Well, gang, even though the on-sale date of BABYMOUSE: BURNS RUBBER (#12) is only days away (Tuesday, January 12), it's time to take a sneak peek at number 13:


Cover of Babymouse: Cupcake Tycoon

Yes, it's true: An entire Babymouse book dedicated to Cupcakes!

Kids: Don't try this at home.

Coming in September!

Wednesday, January 6, 2010

How did I miss this blog??

Somehow, for the past FIVE YEARS, there has been a little blog that has evaded my attention on the vast internets: CUPCAKES TAKE THE CAKE.

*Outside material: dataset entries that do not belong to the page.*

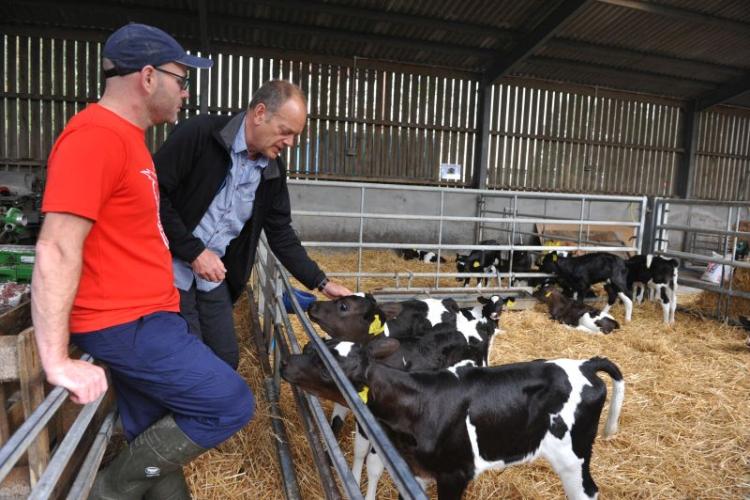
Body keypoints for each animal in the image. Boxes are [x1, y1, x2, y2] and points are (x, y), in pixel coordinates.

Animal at [288, 336, 624, 500]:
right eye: (309, 348)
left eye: (325, 367)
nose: (286, 362)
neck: (420, 402)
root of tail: (585, 364)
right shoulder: (417, 471)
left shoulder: (455, 474)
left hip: (573, 455)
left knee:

Seriously. An all-cupcakes blog. They've been posting since December 2004. How did we not collide before now? I only found them because they followed me on Twitter.

I'd post excerpts or sum them up in greater detail, but—five years! There's a bit too much to sum up. In short: Cupcake news, cupcake bakeries, cupcake recipes, cupcake meetups, cupcake interviews.


Monday, January 4, 2010

BABYMOUSE BURNS RUBBER: First Review of the Year!

Came across the first review I've seen of BABYMOUSE BURNS RUBBER (which comes out next Tuesday!) over at Comics Worth Reading:

I’m late in checking out the Babymouse series, with this 12th book coming out this month. I had no idea that this girls’ adventure was so long-running or wide-ranging. The books look fun and approachable (and affordable!), with the title character having all kinds of fanciful adventures, told in pink-tinted art that looks like a school friend could have drawn it in her journal.

The narrator tries to keep Babymouse out of trouble, but her imagination leads her into mishap, as when she dreams of becoming a race car driver and decides to enter the soap box derby....

Plus, with so many books in the series, there’s at least one for everyone. The previous volume, Dragonslayer, for example, uses a fantasy metaphor to show how Babymouse learns to conquer her fear of math and become a valuable member of the mathlete team.

Thanks Jon Scieszka, the First National Ambassador for Young People's Literature

Very soon, Jon Scieszka, the great author and perhaps even greater first National Ambassador for Young People's Literature (hmm ... "first national" makes him sound like a bank ... oh well; better wording for the next ambassador) will pass on his sceptre and ambassadorial sash to a new candidate.

I don't envy that person; Scieszka set the tone for the entire shebang: fun, pomp and circumstance, theme music, and a knack for engaging the young readers and would-be readers of America in the mystique of the ambassadorship (they mostly came up with all of his accoutrements of office) and the excitement of reading. He emphasized that there is no "right" kind of reading, and that reading material that has often been frowned upon by the Powers that Be—magazines, comics, joke books, sports books, nonfiction in general—is just fine for kids, thank you very much.

So, thanks to Ambassador Scieszka for his reign, and good fortune on all of his future endeavors beyond the office.

ETA: See links to other tributes here!

Friday, January 1, 2010

Matthew Holm's Author Photos, Bio, and other Resources

Do you need resources to help promote an upcoming author appearance with Matthew Holm? Here are the basics:

Matthew Holm: Author Photo

Matthew Holm: Author Caricature (some people prefer to run with a slightly goofier picture!)

Matthew Holm: Author Bio

Matthew and Jennifer Holm: Joint Author Photo

Email Matthew Holm

Welcome to 2010! Time to Dream Big.

Greetings, future people! How are things in the distant year, 2010? Is food served in pill-form yet? No? Well, that's good. I'm rather fond of food. Never got the plus side of that Jetsons fantasy.

Anyhoo, to kick off 2010, fellow Portland kid litter Lisa Schroeder is launching a monthlong series called "Dream Big 2010." Guess whose essay kicks things off today? (I think mine is first because I turned it in somewhat on time.)

So go read my essay on Dreaming Big, go read all the other authors' pieces as they come out this month, don't forget to pick up BABYMOUSE BURNS RUBBER on January 12 (see how I worked that in?), and don't forget...

Keep Dreaming! Happy New Year!

(And for the love of God, don't eat food in pill form. That's just not right.)